Benchmarking Chatbot Responses in High-Stakes LGBTQ+ Suicide-Prevention Contexts: An Exploratory Evaluation of Language-Safety Signal and Machine-Human Response Alignment

This repository contains the code used for an exploratory machine-driven benchmark of LLM-based chatbot responses to a high-stakes LGBTQ+ suicide-risk assessment scenario. The project evaluates chatbot outputs against a Community Expert and Accountability Panel (CEAP) consensus reference response using automated metrics that describe machine-readable response patterns.

This code is designed for descriptive benchmarking only. The generated scores should not be interpreted as evidence of clinical safety, therapeutic quality, model superiority, or real-world suicide-prevention effectiveness.

Project Purpose

The associated manuscript examines how eight LLM-based chatbots respond to a standardized prompt simulating a social worker's help request about suicide-risk assessment with an LGBTQ+ client. The benchmark focuses on seven automated metrics:

ROUGE Lexical Overlap — lexical content coverage compared with the CEAP reference.
METEOR Lexical-Semantic Alignment — language-level alignment allowing some wording variation.
Negative Sentiment Probability — affective-tone signal, not a harm score.
Flesch Reading Ease — readability/accessibility indicator.
Non-Hateful Language Probability — basic screen for overt hateful or stigmatizing language.
Crisis-Response Reference Similarity — semantic similarity to selected crisis-response reference sections.
Risk-Assessment Reference Similarity — semantic similarity to selected suicide-risk assessment reference sections.

The manuscript positions these metrics as machine-readable indicators rather than measures of clinical competence, LGBTQ+-affirming quality, or safety.

Workflow Overview

Code Structure

project-root/
├── main.py
├── src/
│   ├── commonconst.py
│   ├── data/
│   │   ├── Test Reference Text.docx
│   │   ├── Test Chatbot text.docx
│   │   └── data_processing.py
│   ├── utils/
│   │   ├── evaluation_algo.py
│   │   └── output_processing.py
│   └── outputs/
│       ├── evaluation_scores.csv
│       ├── integrated_chatbot_responses.csv
│       ├── processed_chatbot_text.csv
│       ├── processed_reference_text.csv
│       └── Plots/
└── README.md

`main.py`

Main execution script. It runs the full benchmark pipeline:

Loads the CEAP reference text and chatbot response text from DOCX files.
Processes and saves structured intermediate CSV files.
Generates benchmark scores across the seven automated metrics.
Appends all benchmark components into one main results table.
Saves evaluation_scores.csv and benchmark plots.

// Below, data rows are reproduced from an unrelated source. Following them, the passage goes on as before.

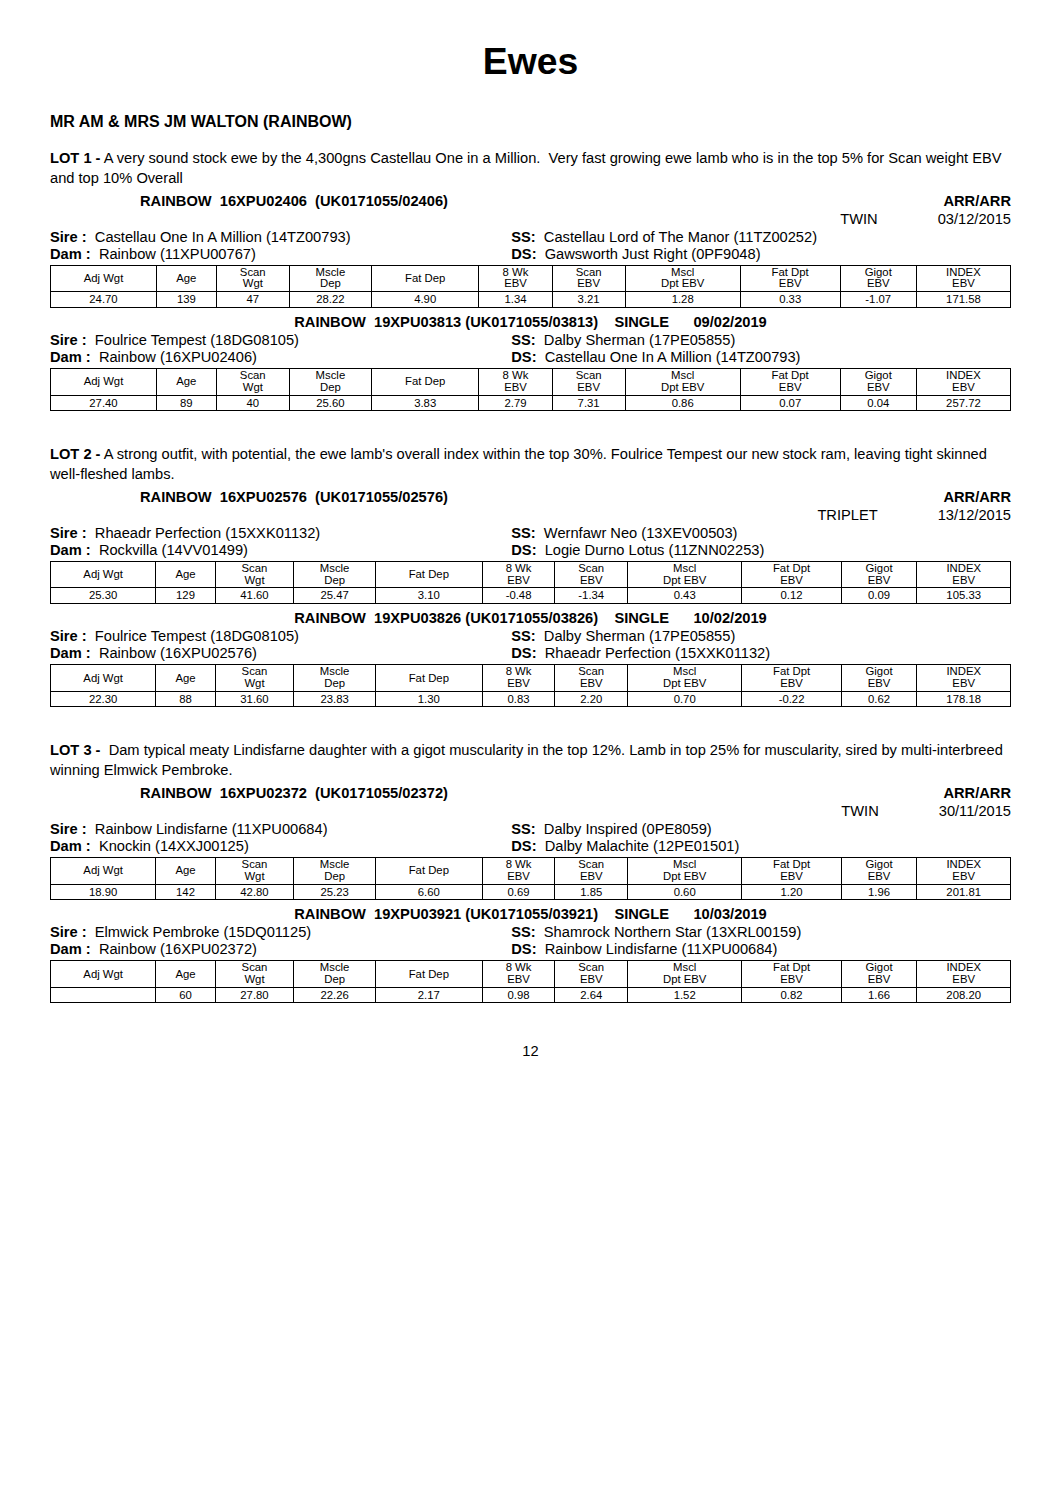Ewes
MR AM & MRS JM WALTON (RAINBOW)
LOT 1 - A very sound stock ewe by the 4,300gns Castellau One in a Million. Very fast growing ewe lamb who is in the top 5% for Scan weight EBV and top 10% Overall
RAINBOW 16XPU02406 (UK0171055/02406) ARR/ARR
TWIN03/12/2015
Sire : Castellau One In A Million (14TZ00793)
SS: Castellau Lord of The Manor (11TZ00252)
Dam : Rainbow (11XPU00767)
DS: Gawsworth Just Right (0PF9048)
| Adj Wgt | Age | Scan Wgt | Mscle Dep | Fat Dep | 8 Wk EBV | Scan EBV | Mscl Dpt EBV | Fat Dpt EBV | Gigot EBV | INDEX EBV |
| --- | --- | --- | --- | --- | --- | --- | --- | --- | --- | --- |
| 24.70 | 139 | 47 | 28.22 | 4.90 | 1.34 | 3.21 | 1.28 | 0.33 | -1.07 | 171.58 |
RAINBOW 19XPU03813 (UK0171055/03813) SINGLE 09/02/2019
Sire : Foulrice Tempest (18DG08105)
SS: Dalby Sherman (17PE05855)
Dam : Rainbow (16XPU02406)
DS: Castellau One In A Million (14TZ00793)
| Adj Wgt | Age | Scan Wgt | Mscle Dep | Fat Dep | 8 Wk EBV | Scan EBV | Mscl Dpt EBV | Fat Dpt EBV | Gigot EBV | INDEX EBV |
| --- | --- | --- | --- | --- | --- | --- | --- | --- | --- | --- |
| 27.40 | 89 | 40 | 25.60 | 3.83 | 2.79 | 7.31 | 0.86 | 0.07 | 0.04 | 257.72 |
LOT 2 - A strong outfit, with potential, the ewe lamb's overall index within the top 30%. Foulrice Tempest our new stock ram, leaving tight skinned well-fleshed lambs.
RAINBOW 16XPU02576 (UK0171055/02576) ARR/ARR
TRIPLET13/12/2015
Sire : Rhaeadr Perfection (15XXK01132)
SS: Wernfawr Neo (13XEV00503)
Dam : Rockvilla (14VV01499)
DS: Logie Durno Lotus (11ZNN02253)
| Adj Wgt | Age | Scan Wgt | Mscle Dep | Fat Dep | 8 Wk EBV | Scan EBV | Mscl Dpt EBV | Fat Dpt EBV | Gigot EBV | INDEX EBV |
| --- | --- | --- | --- | --- | --- | --- | --- | --- | --- | --- |
| 25.30 | 129 | 41.60 | 25.47 | 3.10 | -0.48 | -1.34 | 0.43 | 0.12 | 0.09 | 105.33 |
RAINBOW 19XPU03826 (UK0171055/03826) SINGLE 10/02/2019
Sire : Foulrice Tempest (18DG08105)
SS: Dalby Sherman (17PE05855)
Dam : Rainbow (16XPU02576)
DS: Rhaeadr Perfection (15XXK01132)
| Adj Wgt | Age | Scan Wgt | Mscle Dep | Fat Dep | 8 Wk EBV | Scan EBV | Mscl Dpt EBV | Fat Dpt EBV | Gigot EBV | INDEX EBV |
| --- | --- | --- | --- | --- | --- | --- | --- | --- | --- | --- |
| 22.30 | 88 | 31.60 | 23.83 | 1.30 | 0.83 | 2.20 | 0.70 | -0.22 | 0.62 | 178.18 |
LOT 3 - Dam typical meaty Lindisfarne daughter with a gigot muscularity in the top 12%. Lamb in top 25% for muscularity, sired by multi-interbreed winning Elmwick Pembroke.
RAINBOW 16XPU02372 (UK0171055/02372) ARR/ARR
TWIN30/11/2015
Sire : Rainbow Lindisfarne (11XPU00684)
SS: Dalby Inspired (0PE8059)
Dam : Knockin (14XXJ00125)
DS: Dalby Malachite (12PE01501)
| Adj Wgt | Age | Scan Wgt | Mscle Dep | Fat Dep | 8 Wk EBV | Scan EBV | Mscl Dpt EBV | Fat Dpt EBV | Gigot EBV | INDEX EBV |
| --- | --- | --- | --- | --- | --- | --- | --- | --- | --- | --- |
| 18.90 | 142 | 42.80 | 25.23 | 6.60 | 0.69 | 1.85 | 0.60 | 1.20 | 1.96 | 201.81 |
RAINBOW 19XPU03921 (UK0171055/03921) SINGLE 10/03/2019
Sire : Elmwick Pembroke (15DQ01125)
SS: Shamrock Northern Star (13XRL00159)
Dam : Rainbow (16XPU02372)
DS: Rainbow Lindisfarne (11XPU00684)
| Adj Wgt | Age | Scan Wgt | Mscle Dep | Fat Dep | 8 Wk EBV | Scan EBV | Mscl Dpt EBV | Fat Dpt EBV | Gigot EBV | INDEX EBV |
| --- | --- | --- | --- | --- | --- | --- | --- | --- | --- | --- |
| | 60 | 27.80 | 22.26 | 2.17 | 0.98 | 2.64 | 1.52 | 0.82 | 1.66 | 208.20 |
12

The current version is benchmark-only and does not run inferential statistics, ANOVA, robustness tests, correlation matrices, or sensitivity analyses.

`src/commonconst.py`

Central configuration file for paths, constants, column names, model settings, topic labels, plotting settings, and metric definitions. Key settings include:

input file paths for reference and chatbot DOCX files;
output paths for CSV files and plots;
canonical response-domain ordering;
Hugging Face model configurations;
benchmark metric column names;
plot size, rotation, and DPI.

`src/data/data_processing.py`

Processes raw DOCX files into structured CSV data. This module extracts text from the reference and chatbot documents, separates chatbot/platform sections, standardizes response domains, and creates the integrated response file used by the evaluation pipeline.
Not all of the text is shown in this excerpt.